As described above, according to the magnetic field generator for magnetron plasma of the present invention, it is possible to generate a uniform plasma over a wider area than the conventional one. Therefore, the magnetic field generator for magnetron plasma of the present invention,
When used for sputtering, the utilization efficiency of the target can be increased.

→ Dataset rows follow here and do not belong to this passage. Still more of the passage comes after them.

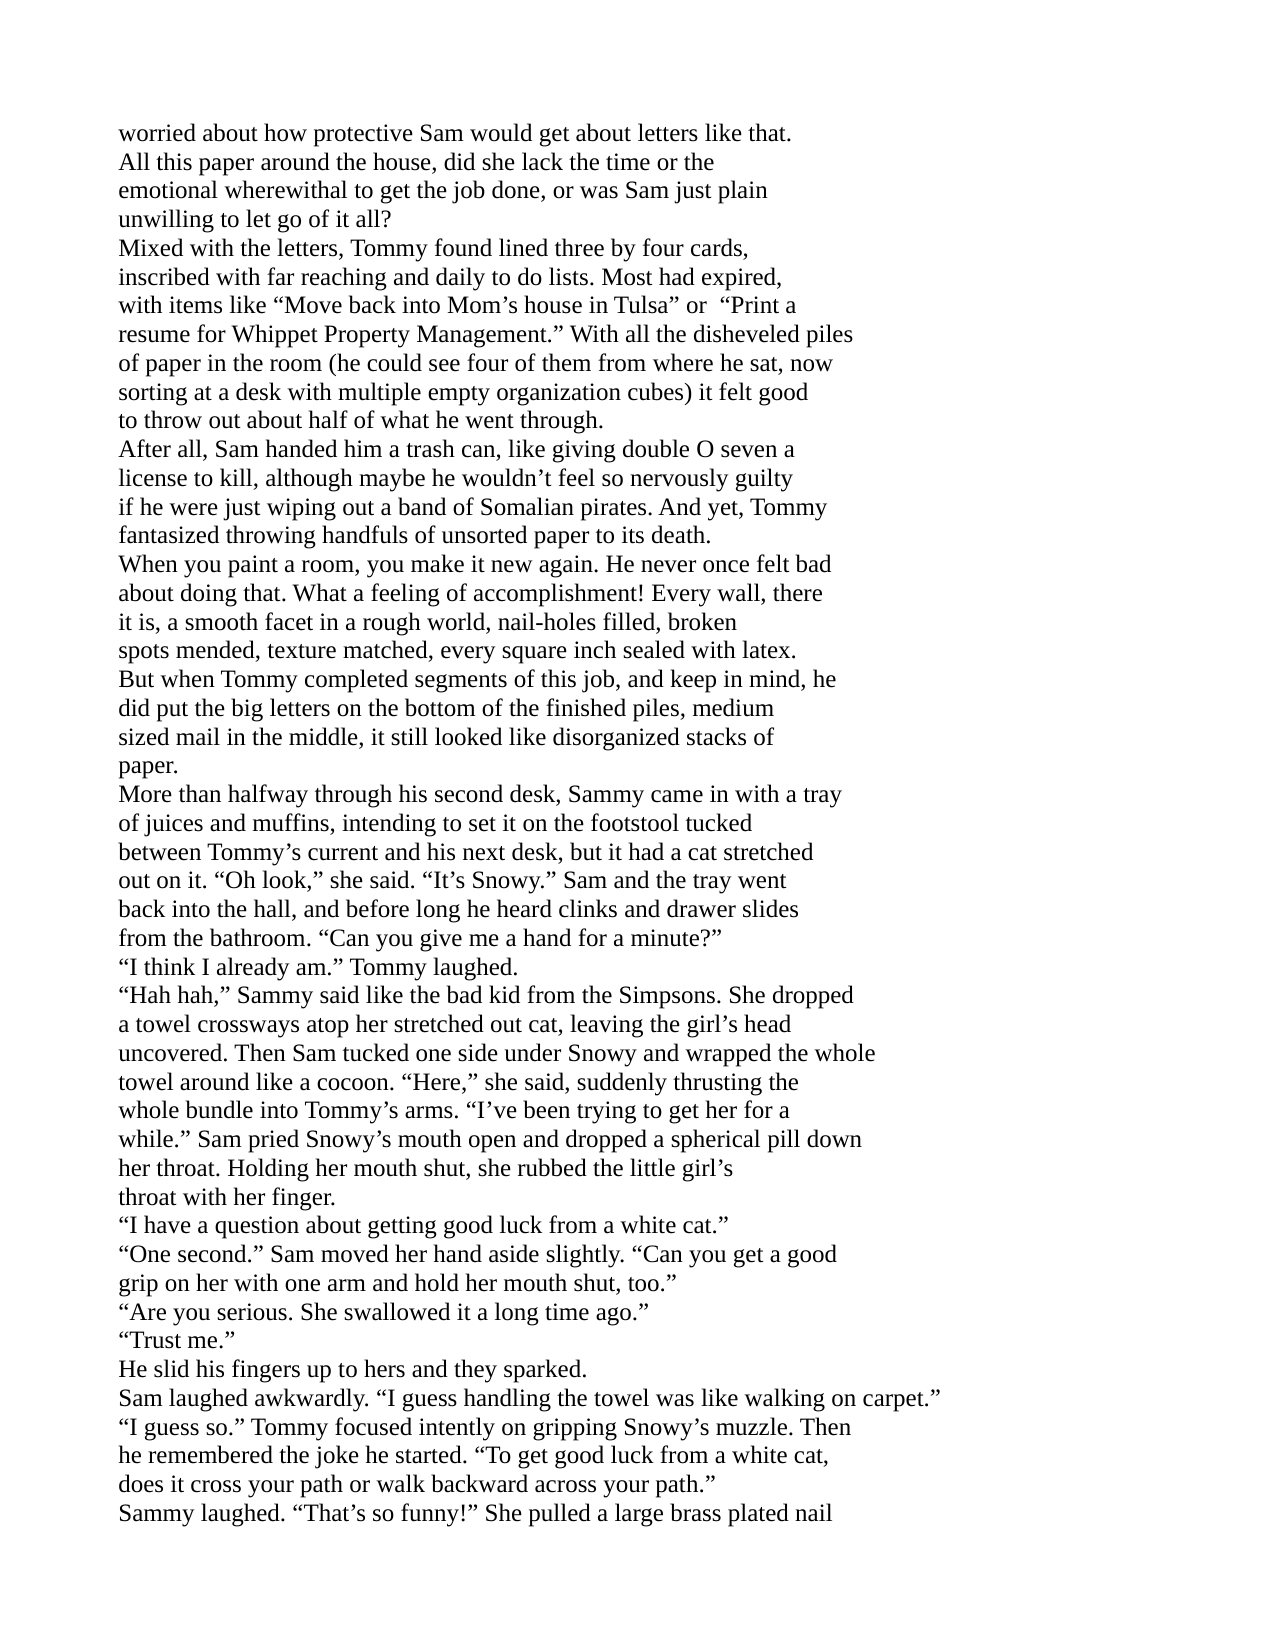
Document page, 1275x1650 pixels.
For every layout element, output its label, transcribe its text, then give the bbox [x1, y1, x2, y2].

text if he were just wiping out a band of Somalian pirates. And yet, Tommy [118, 492, 1157, 521]
text “I think I already am.” Tommy laughed. [118, 952, 1157, 981]
text After all, Sam handed him a trash can, like giving double O seven a [118, 434, 1157, 463]
text between Tommy’s current and his next desk, but it had a cat stretched [118, 837, 1157, 866]
text Mixed with the letters, Tommy found lined three by four cards, [118, 233, 1157, 262]
text it is, a smooth facet in a rough world, nail-holes filled, broken [118, 607, 1157, 636]
text All this paper around the house, did she lack the time or the [118, 147, 1157, 176]
text a towel crossways atop her stretched out cat, leaving the girl’s head [118, 1009, 1157, 1038]
text license to kill, although maybe he wouldn’t feel so nervously guilty [118, 463, 1157, 492]
text he remembered the joke he started. “To get good luck from a white cat, [118, 1441, 1157, 1469]
text sized mail in the middle, it still looked like disorganized stacks of [118, 722, 1157, 751]
text uncovered. Then Sam tucked one side under Snowy and wrapped the whole [118, 1038, 1157, 1067]
text sorting at a desk with multiple empty organization cubes) it felt good [118, 377, 1157, 406]
text “Are you serious. She swallowed it a long time ago.” [118, 1297, 1157, 1326]
text emotional wherewithal to get the job done, or was Sam just plain [118, 176, 1157, 204]
text spots mended, texture matched, every square inch sealed with latex. [118, 636, 1157, 664]
text “I have a question about getting good luck from a white cat.” [118, 1211, 1157, 1239]
text throat with her finger. [118, 1182, 1157, 1211]
text He slid his fingers up to hers and they sparked. [118, 1354, 1157, 1383]
text did put the big letters on the bottom of the finished piles, medium [118, 693, 1157, 722]
text Sam laughed awkwardly. “I guess handling the towel was like walking on carpet.” [118, 1383, 1157, 1412]
text When you paint a room, you make it new again. He never once felt bad [118, 549, 1157, 578]
text More than halfway through his second desk, Sammy came in with a tray [118, 779, 1157, 808]
text But when Tommy completed segments of this job, and keep in mind, he [118, 664, 1157, 693]
text unwilling to let go of it all? [118, 204, 1157, 233]
text “One second.” Sam moved her hand aside slightly. “Can you get a good [118, 1239, 1157, 1268]
text while.” Sam pried Snowy’s mouth open and dropped a spherical pill down [118, 1124, 1157, 1153]
text back into the hall, and before long he heard clinks and drawer slides [118, 894, 1157, 923]
text towel around like a cocoon. “Here,” she said, suddenly thrusting the [118, 1067, 1157, 1096]
text grip on her with one arm and hold her mouth shut, too.” [118, 1268, 1157, 1297]
text from the bathroom. “Can you give me a hand for a minute?” [118, 923, 1157, 952]
text of juices and muffins, intending to set it on the footstool tucked [118, 808, 1157, 837]
text “Trust me.” [118, 1326, 1157, 1354]
text resume for Whippet Property Management.” With all the disheveled piles [118, 319, 1157, 348]
text inscribed with far reaching and daily to do lists. Most had expired, [118, 262, 1157, 291]
text “I guess so.” Tommy focused intently on gripping Snowy’s muzzle. Then [118, 1412, 1157, 1441]
text with items like “Move back into Mom’s house in Tulsa” or “Print a [118, 291, 1157, 319]
text paper. [118, 751, 1157, 779]
text about doing that. What a feeling of accomplishment! Every wall, there [118, 578, 1157, 607]
text “Hah hah,” Sammy said like the bad kid from the Simpsons. She dropped [118, 981, 1157, 1009]
text to throw out about half of what he went through. [118, 406, 1157, 434]
text out on it. “Oh look,” she said. “It’s Snowy.” Sam and the tray went [118, 866, 1157, 894]
text fantasized throwing handfuls of unsorted paper to its death. [118, 521, 1157, 549]
text her throat. Holding her mouth shut, she rubbed the little girl’s [118, 1153, 1157, 1182]
text does it cross your path or walk backward across your path.” [118, 1469, 1157, 1498]
text of paper in the room (he could see four of them from where he sat, now [118, 348, 1157, 377]
text whole bundle into Tommy’s arms. “I’ve been trying to get her for a [118, 1096, 1157, 1124]
text worried about how protective Sam would get about letters like that. [118, 118, 1157, 147]
text Sammy laughed. “That’s so funny!” She pulled a large brass plated nail [118, 1498, 1157, 1527]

Further, even when used for etching, there is a great advantage that high quality etching can be performed.

[Brief description of drawings]

FIG. 1A is a top view of a magnetic field generator for a magnetron plasma including a dipole ring magnet of the present invention.
FIG. 1B is a diagram showing a cross-sectional portion when FIG. 1A is cut along the line GH.

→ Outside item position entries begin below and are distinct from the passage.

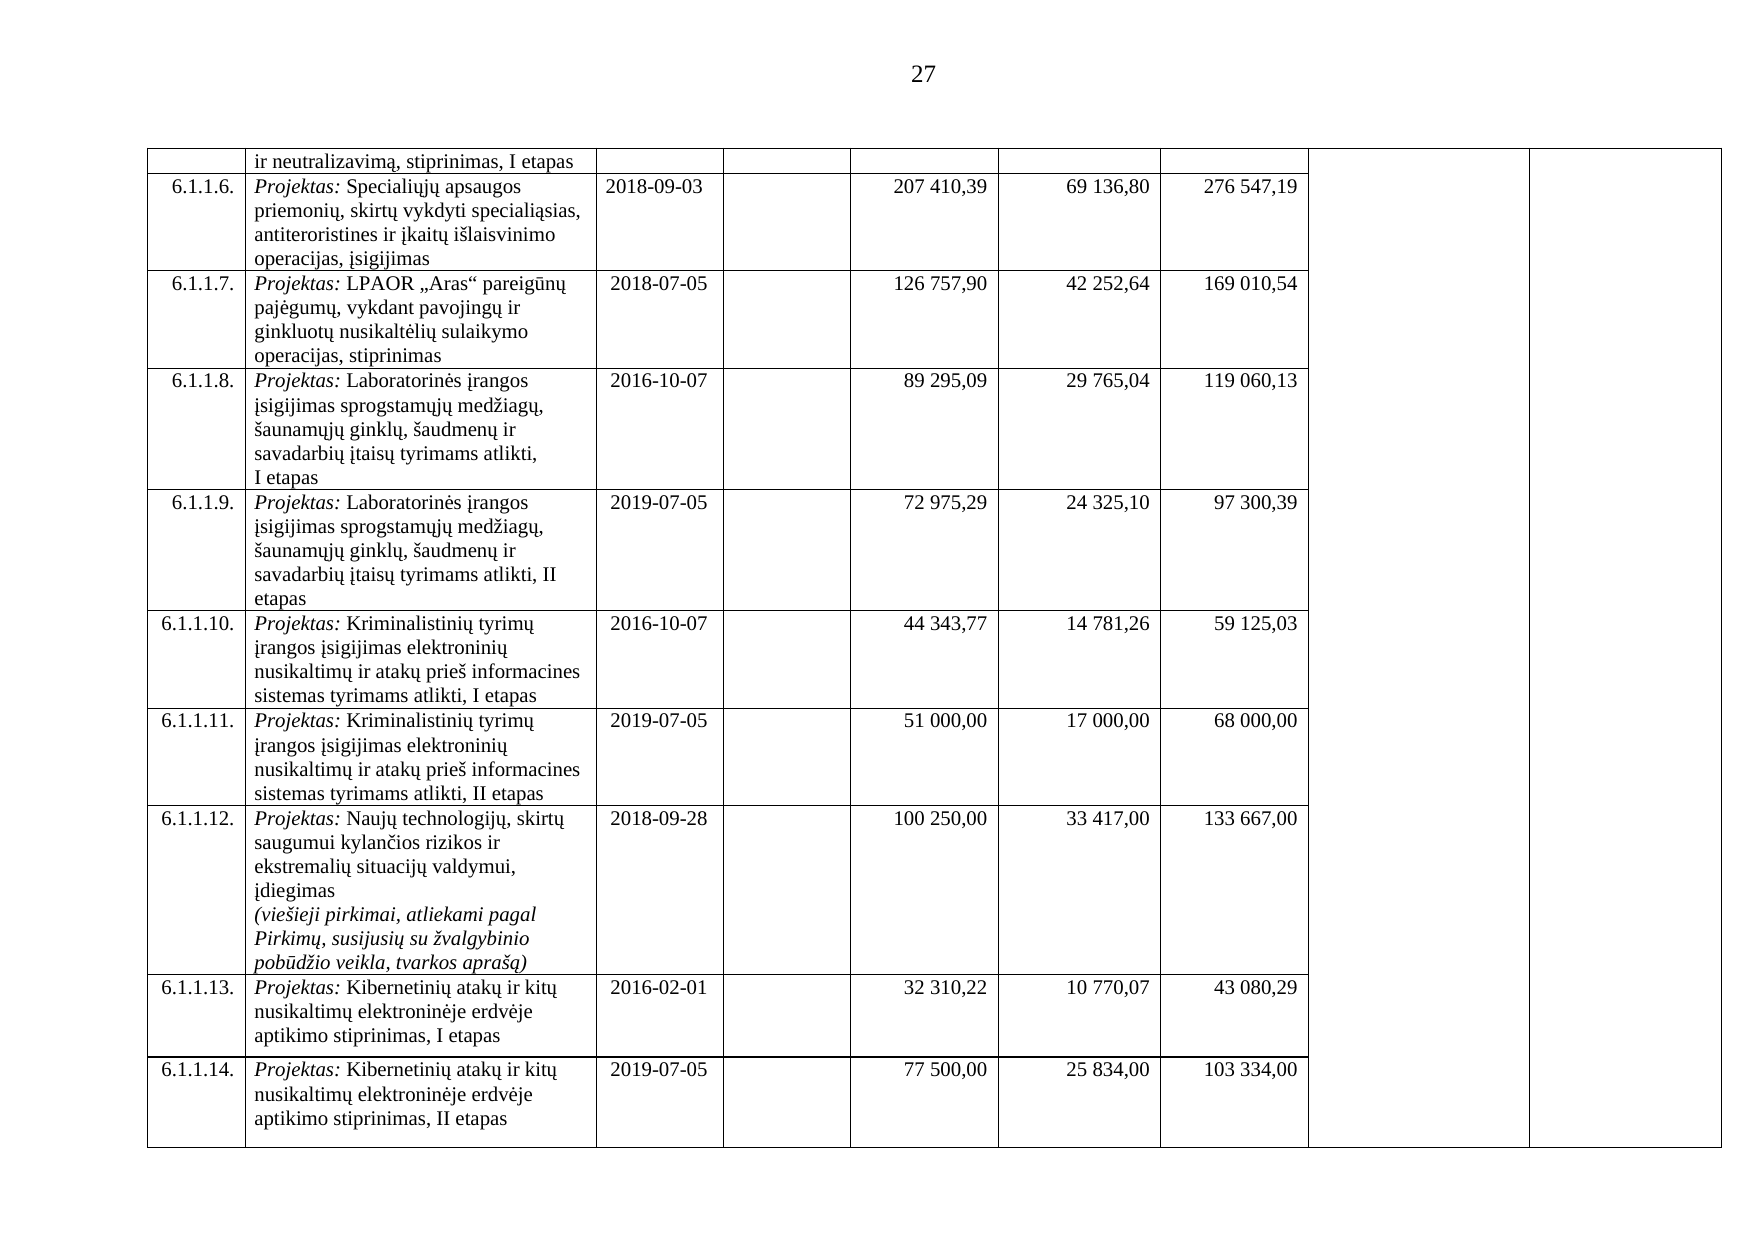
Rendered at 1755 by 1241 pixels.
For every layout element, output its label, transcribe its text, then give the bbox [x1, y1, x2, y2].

table_cell [851, 149, 998, 173]
table_cell [148, 149, 245, 173]
table_cell Projektas: Kibernetinių atakų ir kitų nusikaltimų elektroninėje erdvėje aptikimo stiprinimas, I etapas [246, 975, 596, 1056]
table_cell 33 417,00 [999, 806, 1160, 974]
table_cell 42 252,64 [999, 271, 1160, 367]
table_cell 2019-07-05 [597, 490, 723, 610]
table_cell 14 781,26 [999, 611, 1160, 707]
table_cell [1161, 149, 1308, 173]
table_cell 276 547,19 [1161, 174, 1308, 270]
table_cell Projektas: Laboratorinės įrangos įsigijimas sprogstamųjų medžiagų, šaunamųjų ginklų, šaudmenų ir savadarbių įtaisų tyrimams atlikti, I etapas [246, 369, 596, 489]
table_cell Projektas: Laboratorinės įrangos įsigijimas sprogstamųjų medžiagų, šaunamųjų ginklų, šaudmenų ir savadarbių įtaisų tyrimams atlikti, II etapas [246, 490, 596, 610]
table_cell 24 325,10 [999, 490, 1160, 610]
table_cell 6.1.1.10. [148, 611, 245, 707]
table_cell 59 125,03 [1161, 611, 1308, 707]
table_cell 126 757,90 [851, 271, 998, 367]
table_cell 6.1.1.14. [148, 1058, 245, 1147]
table_cell 6.1.1.7. [148, 271, 245, 367]
table_cell [1530, 149, 1721, 1147]
table_cell [724, 975, 850, 1056]
table_cell 10 770,07 [999, 975, 1160, 1056]
table_cell 69 136,80 [999, 174, 1160, 270]
table_cell [724, 149, 850, 173]
table_cell 2018-09-28 [597, 806, 723, 974]
table_cell 32 310,22 [851, 975, 998, 1056]
table_cell 89 295,09 [851, 369, 998, 489]
table_cell 2019-07-05 [597, 709, 723, 805]
table_cell [724, 611, 850, 707]
table_cell 2018-09-03 [597, 174, 723, 270]
table_cell 6.1.1.12. [148, 806, 245, 974]
table_cell [724, 806, 850, 974]
table_cell Projektas: Naujų technologijų, skirtų saugumui kylančios rizikos ir ekstremalių situacijų valdymui, įdiegimas (viešieji pirkimai, atliekami pagal Pirkimų, susijusių su žvalgybinio pobūdžio veikla, tvarkos aprašą) [246, 806, 596, 974]
table_cell 169 010,54 [1161, 271, 1308, 367]
table_cell 103 334,00 [1161, 1058, 1308, 1147]
table_cell Projektas: Specialiųjų apsaugos priemonių, skirtų vykdyti specialiąsias, antiteroristines ir įkaitų išlaisvinimo operacijas, įsigijimas [246, 174, 596, 270]
table_cell [724, 490, 850, 610]
table_cell 2016-02-01 [597, 975, 723, 1056]
table_cell 2018-07-05 [597, 271, 723, 367]
table_cell Projektas: Kriminalistinių tyrimų įrangos įsigijimas elektroninių nusikaltimų ir atakų prieš informacines sistemas tyrimams atlikti, I etapas [246, 611, 596, 707]
table_cell [597, 149, 723, 173]
table_cell 6.1.1.13. [148, 975, 245, 1056]
table_cell [724, 369, 850, 489]
table_cell [724, 1058, 850, 1147]
table_cell 6.1.1.6. [148, 174, 245, 270]
table_cell 72 975,29 [851, 490, 998, 610]
table_cell Projektas: Kriminalistinių tyrimų įrangos įsigijimas elektroninių nusikaltimų ir atakų prieš informacines sistemas tyrimams atlikti, II etapas [246, 709, 596, 805]
table_cell [999, 149, 1160, 173]
table_cell [724, 174, 850, 270]
table_cell 119 060,13 [1161, 369, 1308, 489]
table_cell 68 000,00 [1161, 709, 1308, 805]
table_cell 17 000,00 [999, 709, 1160, 805]
table_cell 2016-10-07 [597, 611, 723, 707]
table_cell 44 343,77 [851, 611, 998, 707]
table_cell 6.1.1.9. [148, 490, 245, 610]
table_cell 100 250,00 [851, 806, 998, 974]
table_cell 25 834,00 [999, 1058, 1160, 1147]
table_cell 2016-10-07 [597, 369, 723, 489]
table_cell Projektas: Kibernetinių atakų ir kitų nusikaltimų elektroninėje erdvėje aptikimo stiprinimas, II etapas [246, 1058, 596, 1147]
table_cell [724, 709, 850, 805]
table_cell 51 000,00 [851, 709, 998, 805]
table_cell [724, 271, 850, 367]
table_cell 43 080,29 [1161, 975, 1308, 1056]
table_cell 6.1.1.8. [148, 369, 245, 489]
table_cell 29 765,04 [999, 369, 1160, 489]
table_cell Projektas: LPAOR „Aras“ pareigūnų pajėgumų, vykdant pavojingų ir ginkluotų nusikaltėlių sulaikymo operacijas, stiprinimas [246, 271, 596, 367]
table_cell 133 667,00 [1161, 806, 1308, 974]
table_cell 2019-07-05 [597, 1058, 723, 1147]
table_cell 77 500,00 [851, 1058, 998, 1147]
table_cell ir neutralizavimą, stiprinimas, I etapas [246, 149, 596, 173]
table_cell 207 410,39 [851, 174, 998, 270]
table_cell 97 300,39 [1161, 490, 1308, 610]
table_cell 6.1.1.11. [148, 709, 245, 805]
table_cell [1309, 149, 1529, 1147]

FIG. 2 is a diagram showing (a) horizontal magnetic field intensity distribution and (b) plasma distribution generated by the magnetic field generator of the present invention.

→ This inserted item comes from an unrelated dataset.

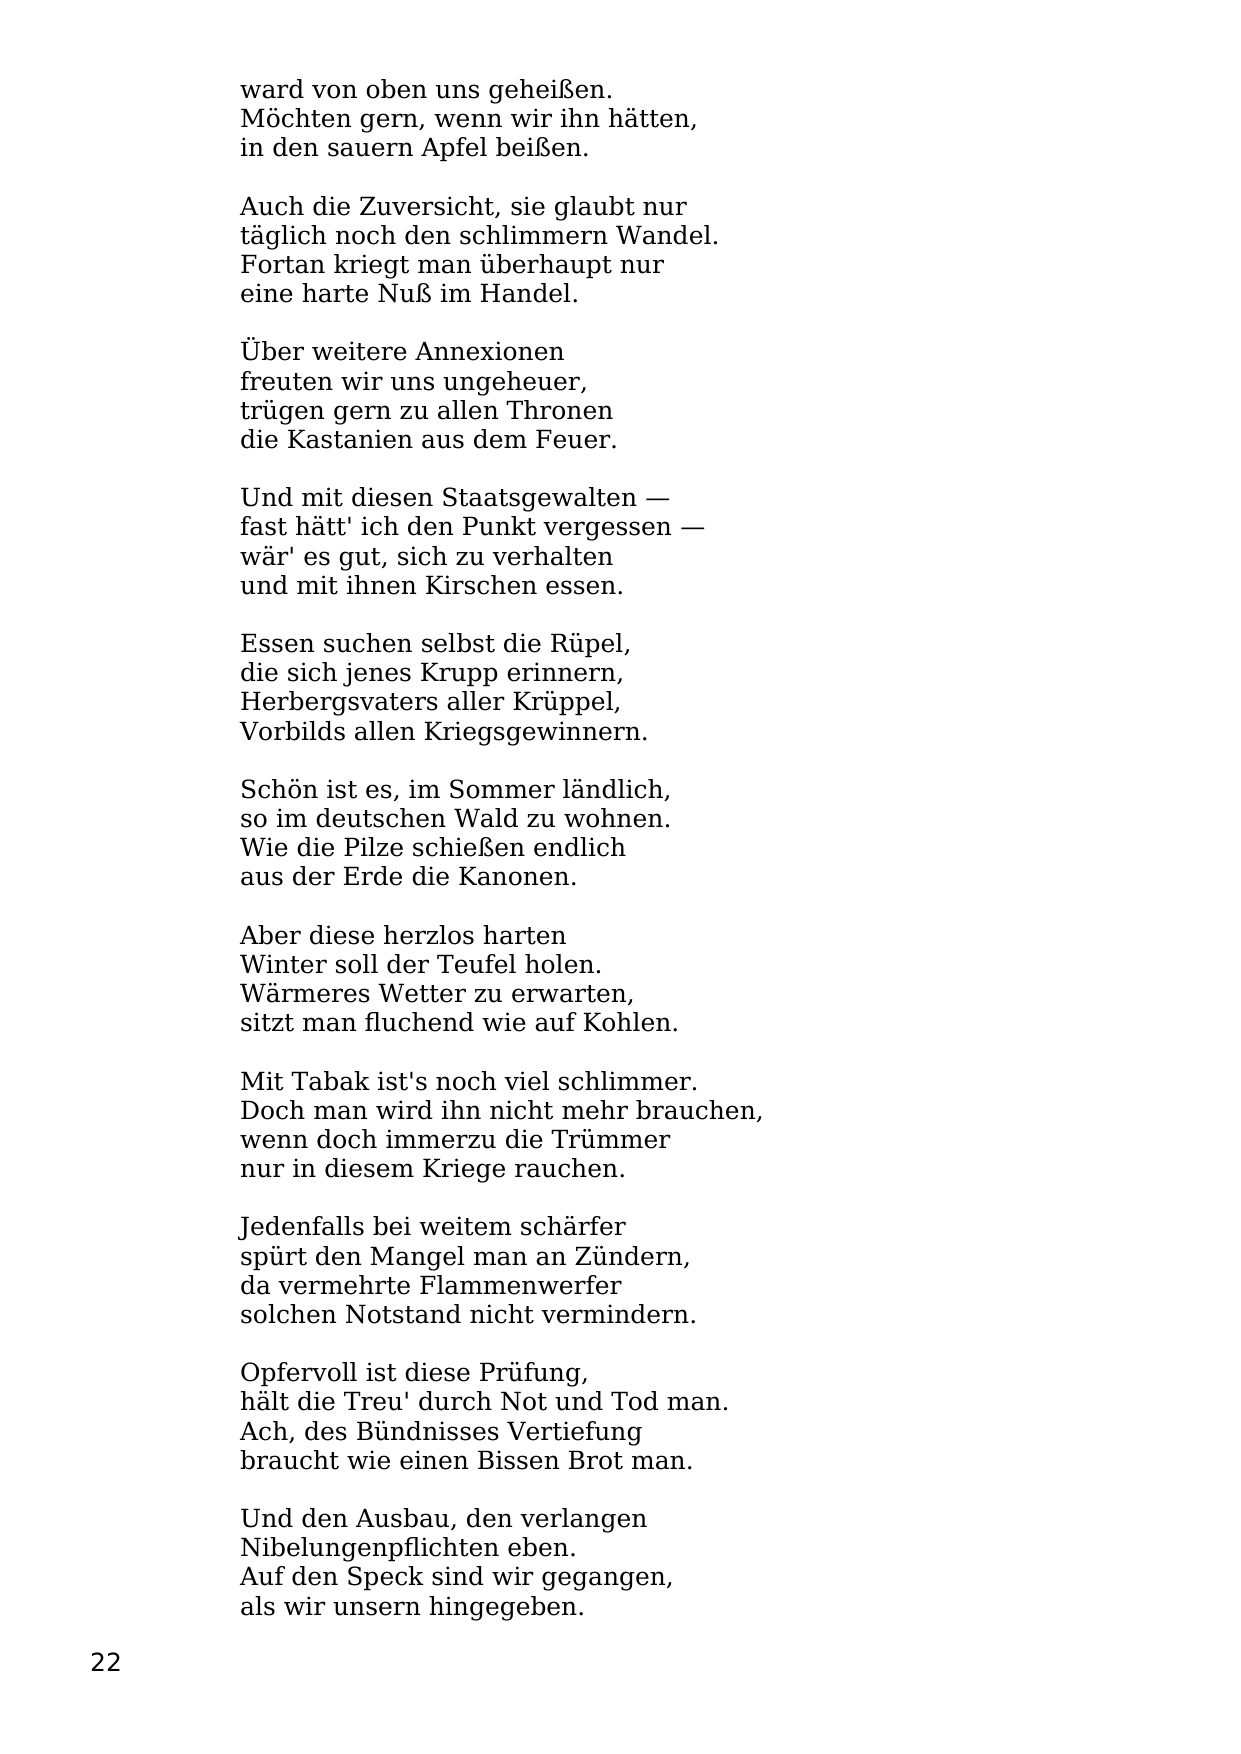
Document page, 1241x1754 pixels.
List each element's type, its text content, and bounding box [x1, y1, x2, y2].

FIG. 3A is a top view of a conventional magnetic field generator for a magnetron plasma including a dipole ring magnet, and FIG.
3A is a cross-sectional view of FIG. 3A taken along the line AB.

FIG. 4 is a diagram showing (a) horizontal magnetic field intensity distribution and (b) plasma distribution generated by a conventional dipole ring magnet magnetic field generator.

FIG. 5A is a longitudinal sectional view of a magnetron plasma apparatus including a conventional magnetic field generator, and FIG. 5B is a diagram showing movement of electrons in the apparatus.

FIG. 6 is a diagram showing (a) horizontal magnetic field intensity distribution and (b) plasma distribution generated by a conventional magnetic field generator using the magnet of FIG. 2.

[Explanation of symbols]

 10, 12, 36, 37 ... Electrodes 14, 38 ... Substrate 16, 38 ... Target 18 ... Magnetron plasma generator 20, 44, 45 ... Direction of electric field 22 ... Donut-shaped permanent magnet 24 ... Disk-shaped permanent magnet 26 ... Yoke 28a , 28b, 30 ... Magnetic field lines 32 ... Electrons 34 ... Endless orbits 40, 50 ... Anisotropic segment columnar magnets 42, 52 ... Stand 43, 53 ... Direction of magnetic field 46, 56 ... Plasma space

Claims (1)

[Claims] 1. A magnetic field generator for a magnetron plasma, which is used by being installed in a magnetron device for generating high density plasma, comprising a dipole ring magnet in which a plurality of anisotropic segment columnar magnets are arranged in a ring shape. Arranging the plurality of anisotropic segment columnar magnets asymmetrically with respect to the direction of the magnetic field formed in the dipole ring magnet so that the magnetic field strength distribution of the central section in the length direction of the ring magnet has a gradient. A characteristic magnetic field generator for magnetron plasma.